January 10, 2007

/var partition got full ? mysql data increasing ? move it out.

by Matnet @ 9:50 pm in BSD & *NIX

Today as usual i'm logon to my server and put some command to monitor my server status. i try to lookup the hdd used for each partition and saw :

Filesystem Size Used Avail Use% Mounted on
/dev/sda5 2.0G 1.5G 441M 77% /
/dev/sda1 99M 14M 80M 15% /boot
none 489M 0 489M 0% /dev/shm
/dev/sda8 205G 43G 152G 22% /home
/dev/sda7 2.0G 40M 1.9G 3% /tmp
/dev/sda2 15G 5.6G 8.2G 41% /usr
/dev/sda3 2.5G 2.3G 0 100% /var
/tmp 2.0G 40M 1.9G 3% /var/tmp

Huh~ my /var just got full.

I just remember that my mysql data was in there /var/lib/mysql. If i let it go the mysql will get write error and the daemon should not working properly.

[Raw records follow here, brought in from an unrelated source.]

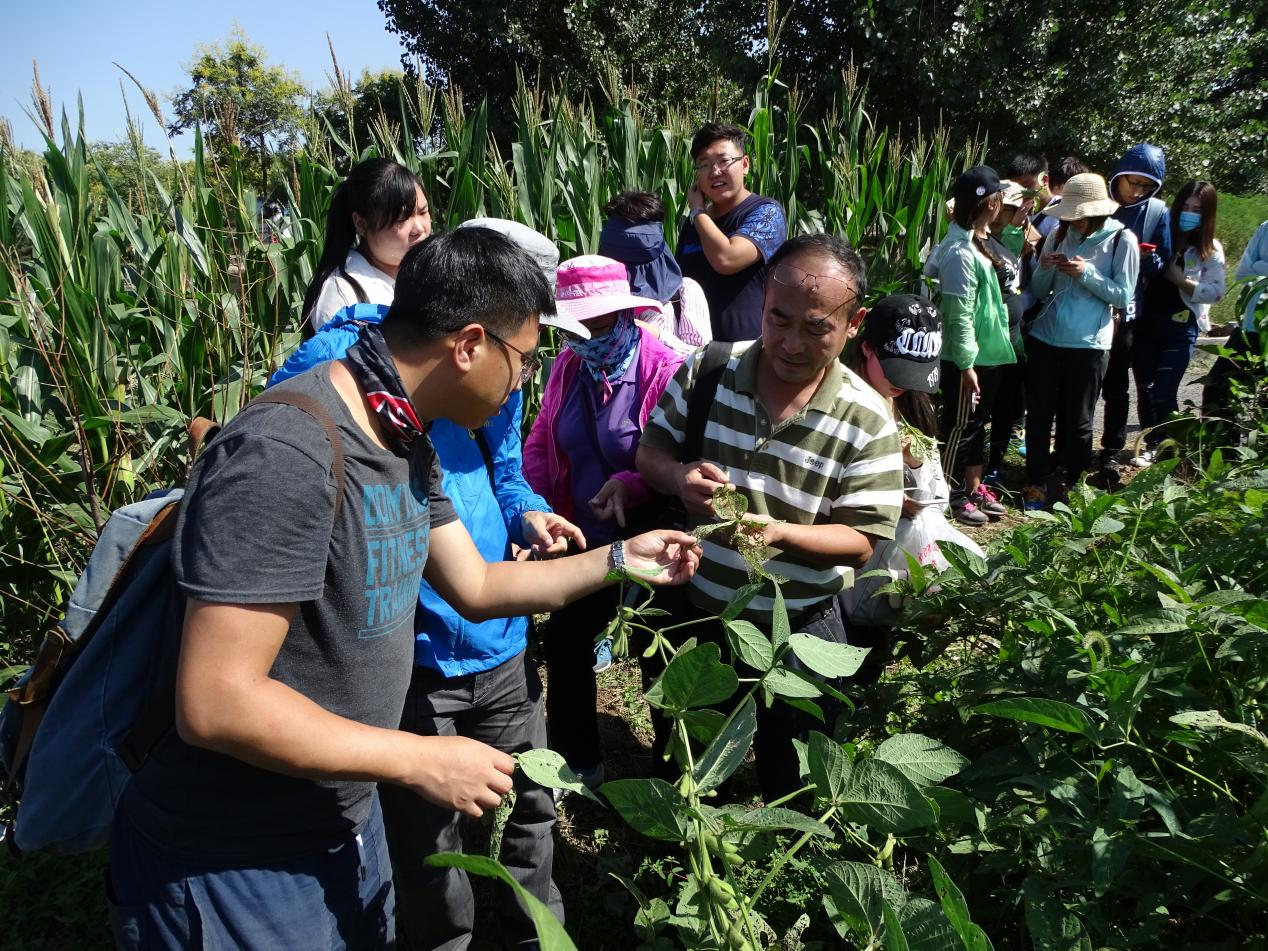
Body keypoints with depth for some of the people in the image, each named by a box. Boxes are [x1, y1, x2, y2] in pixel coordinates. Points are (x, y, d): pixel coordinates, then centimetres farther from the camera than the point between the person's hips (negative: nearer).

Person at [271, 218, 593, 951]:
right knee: (428, 841, 16)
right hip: (410, 660, -6)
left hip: (504, 643, 7)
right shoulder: (343, 363, -21)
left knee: (530, 807, 24)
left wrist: (528, 513, -6)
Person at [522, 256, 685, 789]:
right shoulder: (569, 365, -1)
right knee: (563, 642, 14)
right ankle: (577, 762, 36)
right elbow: (540, 443, 6)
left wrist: (632, 485, -36)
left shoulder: (665, 371, -21)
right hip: (587, 543, 6)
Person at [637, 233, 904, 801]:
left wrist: (779, 531, -33)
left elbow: (860, 540, -15)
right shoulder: (706, 371, -9)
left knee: (792, 785, 18)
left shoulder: (867, 420, -16)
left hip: (799, 631, -2)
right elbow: (650, 451, 1)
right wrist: (679, 478, -23)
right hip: (692, 612, 3)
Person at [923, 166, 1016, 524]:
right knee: (960, 427, 5)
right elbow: (960, 315, -23)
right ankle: (952, 496, 18)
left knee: (977, 424, 20)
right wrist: (966, 364, -21)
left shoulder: (978, 243, 7)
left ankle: (974, 487, 33)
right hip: (967, 360, -10)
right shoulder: (960, 253, -23)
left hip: (987, 354, 10)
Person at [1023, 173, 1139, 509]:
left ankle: (1068, 485, 24)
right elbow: (1040, 291, 10)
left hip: (1088, 344, -3)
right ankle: (1038, 482, 18)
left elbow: (1123, 296, -7)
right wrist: (1045, 268, -11)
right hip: (1045, 338, 3)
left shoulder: (1122, 240, -5)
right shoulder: (1059, 235, 6)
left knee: (1076, 421, 9)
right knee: (1038, 415, 6)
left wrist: (1086, 274, -19)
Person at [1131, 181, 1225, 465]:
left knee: (1163, 392, -8)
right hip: (1147, 323, 3)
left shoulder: (1211, 249, 0)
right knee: (1146, 390, 7)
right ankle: (1153, 445, 23)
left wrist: (1180, 280, -14)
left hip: (1182, 328, -3)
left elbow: (1216, 291, -6)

First i try to use easy way to copy all the data to other partition into /home/mysql/

then i edit the /etc/my.cnf and put datadir = /home/mysql

then i restart the mysql.

Suddenly all goes wrong. My mysqld does not work anymore and could not be start.
It's about half and hour i struggle to settle this problem and i found the best solution to make this happen smoothly.


First edit the my.cnf:

pico -w /etc/my.cnf

Now in the mysqld section add the following:

pid-file = /home/mysql/mysqld.pid
socket = /var/lib/mysql/mysql.sock

datadir = /home/mysql
basedir = /home/mysql


Now we are going to copy all of the data to the new partition. Notice that we do the copy TWICE, that is because moving 1gb++ of data can take some time and the tables may have changed. When we run it the second time we hopefully get it so that when the switch over happens there is very little, if any, lost data. If you can afford the downtime simply shut down mysql before running this command. If you cannot though running it twice then quickly copy/pasting the other commands is a valid substitute.

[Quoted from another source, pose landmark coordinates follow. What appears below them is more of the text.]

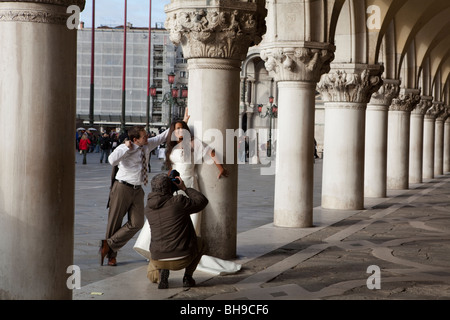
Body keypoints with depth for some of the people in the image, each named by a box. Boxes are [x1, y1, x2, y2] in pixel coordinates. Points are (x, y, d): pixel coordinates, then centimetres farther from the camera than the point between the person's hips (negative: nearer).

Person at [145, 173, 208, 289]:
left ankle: (162, 272, 0)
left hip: (159, 260, 3)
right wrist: (184, 188, 8)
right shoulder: (178, 201, -13)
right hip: (183, 259, -3)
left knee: (152, 276, 36)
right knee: (199, 243, 30)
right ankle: (188, 277, 15)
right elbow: (202, 201, 0)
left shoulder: (148, 209, 2)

rsync -vrplogDtH /var/lib/mysql/ /home/mysql/
rsync -vrplogDtH /var/lib/mysql/ /home/mysql/

Now we need to setup the mysql.sock so that it operates correctly:
ln -s /home/mysql/mysql.sock /var/lib/mysql/mysql.sock
rm -rf /tmp/mysql.sock
ln -s /home/mysql/mysql.sock /tmp/mysql.sock

Restart mysql so it is on the new parition:
killall -9 mysqld
service mysql start

*Note* I do not show you deleting the /var/lib/mysql directory, go ahead and do that a few days after the move if you do not have good backups incase something went wrong. Make sure when you delete the /var/lib/mysql directory you recreate it so that the mysql.sock file can be created in the directory. Do the following to remove the old data and get the mysql.sock correctly set back up.

rm -rf /var/lib/mysql
mkdir /var/lib/mysql
chown mysql /var/lib/mysql
service mysql restart
ln -s /home/mysql/mysql.sock /var/lib/mysql/mysql.sock
rm -rf /tmp/mysql.sock
ln -s /home/mysql/mysql.sock /tmp/mysql.sock

Thats it, you are all done with moving mysql!